NZIFF 51: Celebration, Directed by Olivier Meyrou

In 1998, French filmmaker Olivier Meyrou worked alongside Yves Saint-Laurent and Pierre Bergé, capturing the working dynamic of the pair in an intimate and often unsettling documentary. Two decades following completion of filming, and with its release suppressed by Bergé until 2015, Celebration is a raw depiction of a great artist in his twilight years. Oxford Lamoureaux reviews for The 13th Floor.

Cut together from just 18 hours of material, Celebration creates a hidden vision of the last, great French couturier as he prepared his final collection before the brand was sold the following year. The title of the documentary is somewhat ironic, as much of the documentary portrays Saint-Laurent as a reclusive, anxious, internally terrified designer. Scenes of the twitchy Saint-Laurent appearing persistently uncomfortable in his own skin lend a deep feeling of sadness to the film, exacerbated by the nightmarish electronic score by François-Eudes Chanfrault.

The score of Celebration will be a point of contention for many, which seems purposefully disorienting as a way of portraying the mental torture enduring by Saint-Laurent as he struggled to exist in a world that he could no longer connect with. This sense of unease equally reflects the relationship of Saint-Laurent and Bergé – the latter accused of playing ‘puppet master’ to the withering Saint-Laurent – which feels remarkably complex and personal, yet always subdued for the camera. However, momentary flashes of true character are painful to observe, with one particular scene featuring Bergé meticulously overseeing a fashion show while intermittently displaying immense sorrow for Saint-Laurent in attendance.

The film alternates between colour and monochrome, using the former to display the extraordinary creations of Saint-Laurent and his army of petites mains, and the latter to focus intensely on the designer in ordinary scenes of complete anguish. The colour scenes, and the sprawling epic fashion shows included within the documentary, are a dream for lovers of couture and fashion alike – rolls of exquisite fabrics, otherworldly models with jaw-dropping elegance, and overwhelmingly beautiful designs capture the title of the documentary perfectly.

However, Celebration is most certainly not that. It’s an image of a designer who sacrificed his life, his joy, his soul to create this beauty, with the result a man out of touch with his own humanity. Interestingly, this applies to Bergé as well who, in one of the closing scenes, takes a CFDA award from Saint-Laurent’s hands and subconsciously slips, “I probably have a part of that” before seemingly overwhelmed by an intense wave of melancholy.
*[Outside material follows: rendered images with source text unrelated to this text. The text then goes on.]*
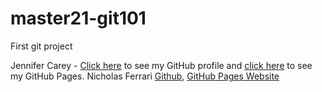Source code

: # master21-git101
First git project 

[I'm an inline-style link]:(http://phiddle.github.io/phiddle)
[I'm an inline-style link]:(http://github.com/phiddle)

Jennifer Carey - [Click here](https://github.com/jennifer-carey) to see my GitHub profile and [click here](https://jennifer-carey.github.io/) to see my GitHub Pages.
Nicholas Ferrari [Github](https://github.com/NickFerra), [GitHub Pages Website](https://nickferra.github.io/NickWeb/)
These moments echo the underlying sentiment of the film; that neither man could have created the life they did without the other, and that ultimately, each of their sacrifices produced a legacy that others will celebrate for eternity. Unfortunately, the parts they chose to sacrifice prevented the pair from achieving this celebration for themselves, a sadness acutely captured by this essential documentary in the final years of the last, great couturier’s life.